The killing riveted locals as it fueled debates about domestic violence. Court TV couldn’t resist the lure of a young, pretty socialite killing her well-known, rich lawyer husband, Jim Cooney.

The identify of the killer was never in doubt. Her frame of mind was. Linda said she wanted to protect herself and her boys from their abusive dad. Witnesses said she was a scary lady with a mean, violent streak.

The Palm Beach County jury believed her. She was acquitted.

Linda Cooney may have owed her freedom to Kevin, the son she is accused of shooting five months ago. Kevin, a clean cut young man, was 11 when he was asked to testify in 1992. His recollection that Jim Cooney had a knife when he was killed helped sway the jury.

Linda Coney then moved to Vegas with Kevin and her youngest son, Christopher, to start anew.

When I sat down with Linda and Kevin, who was then a University of Nevada Las Vegas student, she seemed till bitter at having been ostracized by her north Palm Beach County clique.

Cooney was struggling financially when I saw her last. She couldn’t find a job in a booming economy, and the family was almost done going through the $1 million trust-fund that the boys received at the dad’s death.

She volunteered for Republican Party campaign, as did Kevin. Weeks after our interview, the two were scheduled to fly to Washington, D.C., to attend George W. Bush’s second-term swearing in.
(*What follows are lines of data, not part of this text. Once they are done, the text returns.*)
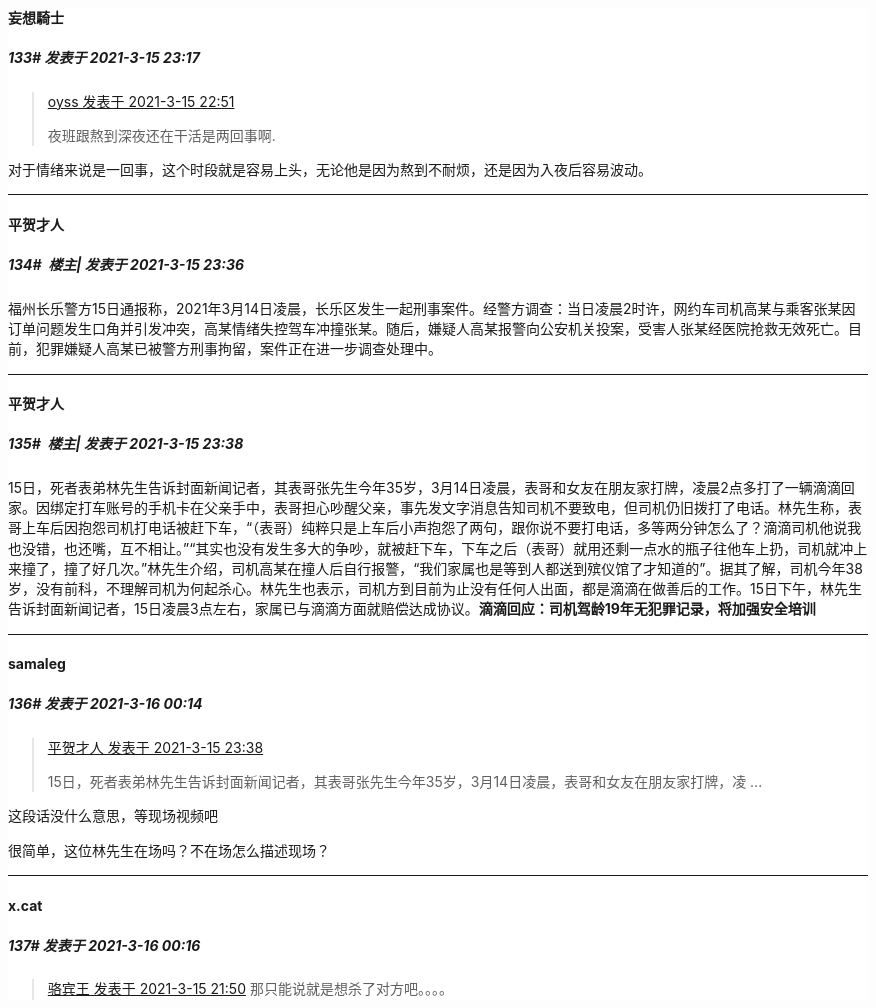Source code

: ####  妄想騎士  
##### 133#       发表于 2021-3-15 23:17


<blockquote><a href="httphttps://bbs.saraba1st.com/2b/forum.php?mod=redirect&amp;goto=findpost&amp;pid=50636380&amp;ptid=1993245" target="_blank">oyss 发表于 2021-3-15 22:51</a>

夜班跟熬到深夜还在干活是两回事啊.</blockquote>
对于情绪来说是一回事，这个时段就是容易上头，无论他是因为熬到不耐烦，还是因为入夜后容易波动。


*****

####  平贺才人  
##### 134#         楼主| 发表于 2021-3-15 23:36


福州长乐警方15日通报称，2021年3月14日凌晨，长乐区发生一起刑事案件。经警方调查：当日凌晨2时许，网约车司机高某与乘客张某因订单问题发生口角并引发冲突，高某情绪失控驾车冲撞张某。随后，嫌疑人高某报警向公安机关投案，受害人张某经医院抢救无效死亡。目前，犯罪嫌疑人高某已被警方刑事拘留，案件正在进一步调查处理中。


*****

####  平贺才人  
##### 135#         楼主| 发表于 2021-3-15 23:38


15日，死者表弟林先生告诉封面新闻记者，其表哥张先生今年35岁，3月14日凌晨，表哥和女友在朋友家打牌，凌晨2点多打了一辆滴滴回家。因绑定打车账号的手机卡在父亲手中，表哥担心吵醒父亲，事先发文字消息告知司机不要致电，但司机仍旧拨打了电话。林先生称，表哥上车后因抱怨司机打电话被赶下车，“（表哥）纯粹只是上车后小声抱怨了两句，跟你说不要打电话，多等两分钟怎么了？滴滴司机他说我也没错，也还嘴，互不相让。”“其实也没有发生多大的争吵，就被赶下车，下车之后（表哥）就用还剩一点水的瓶子往他车上扔，司机就冲上来撞了，撞了好几次。”林先生介绍，司机高某在撞人后自行报警，“我们家属也是等到人都送到殡仪馆了才知道的”。据其了解，司机今年38岁，没有前科，不理解司机为何起杀心。林先生也表示，司机方到目前为止没有任何人出面，都是滴滴在做善后的工作。15日下午，林先生告诉封面新闻记者，15日凌晨3点左右，家属已与滴滴方面就赔偿达成协议。<strong>滴滴回应：司机驾龄19年无犯罪记录，将加强安全培训</strong>


*****

####  samaleg  
##### 136#       发表于 2021-3-16 00:14


<blockquote><a href="httphttps://bbs.saraba1st.com/2b/forum.php?mod=redirect&amp;goto=findpost&amp;pid=50636717&amp;ptid=1993245" target="_blank">平贺才人 发表于 2021-3-15 23:38</a>

15日，死者表弟林先生告诉封面新闻记者，其表哥张先生今年35岁，3月14日凌晨，表哥和女友在朋友家打牌，凌 ...</blockquote>
这段话没什么意思，等现场视频吧


很简单，这位林先生在场吗？不在场怎么描述现场？


*****

####  x.cat  
##### 137#       发表于 2021-3-16 00:16


<blockquote><a href="httphttps://bbs.saraba1st.com/2b/forum.php?mod=redirect&amp;goto=findpost&amp;pid=50635791&amp;ptid=1993245" target="_blank">骆宾王 发表于 2021-3-15 21:50</a>
那只能说就是想杀了对方吧。。。。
Here is the rest of the story, published Dec. 26, 2004 by The Palm Beach Post:

“This (Las Vegas) is a good place to start over,” Linda Cooney said between bites of jumbo shrimp. “It’s transient. A lot of people are running from things. Nobody here knows about my past. No one asks. I don’t tell.”

Cooney says she’s become an efficient yet unassuming volunteer for all things Republican. She described how she has been attending political fund-raisers at the homes of moneyed locals, including crooner Wayne Newton, and the GOP national convention in August.

By all observations, and that’s backed up by public records, Cooney doesn’t seem to be as well off now as she was with her husband, a lawyer. She and the two sons – Kevin is now 23 and Christopher, 21 – live in a two-story, $200,000 home in the middle-class Rampart neighborhood of Summerlin, a ‘burb 30 minutes from the Strip.

They drive modest cars, and Cooney says the boys have to work several jobs to make ends meet. Both, she says, are scholarship students at University of Nevada Las Vegas.

The $1 million trust fund?

“Gone,” Cooney said, adding that she didn’t get a job because she wanted to raise the boys and continue cashing the Social Security checks that came after her ex’s death. “We bought the house, a couple of cars, paid for moving expenses, some medical expenses and a lot of legal expenses. I was told in 2000 by a judge here that there was no money left.”

What’s life like at home? Cooney said it revolves around the boys. They never talk about that fateful night.

“What is there to talk about,” she asked. “I shot a guy who was going to kill me. I felt nothing. No sadness. No remorse.”

Incidentally, Kevin and Christopher both own a gun collection, including the .357 Magnum that their mom used in the killing. Kevin said both usually pack heat.

“What happened with my mom gave me a lot of respect for guns,” Kevin said. “It saved our lives.”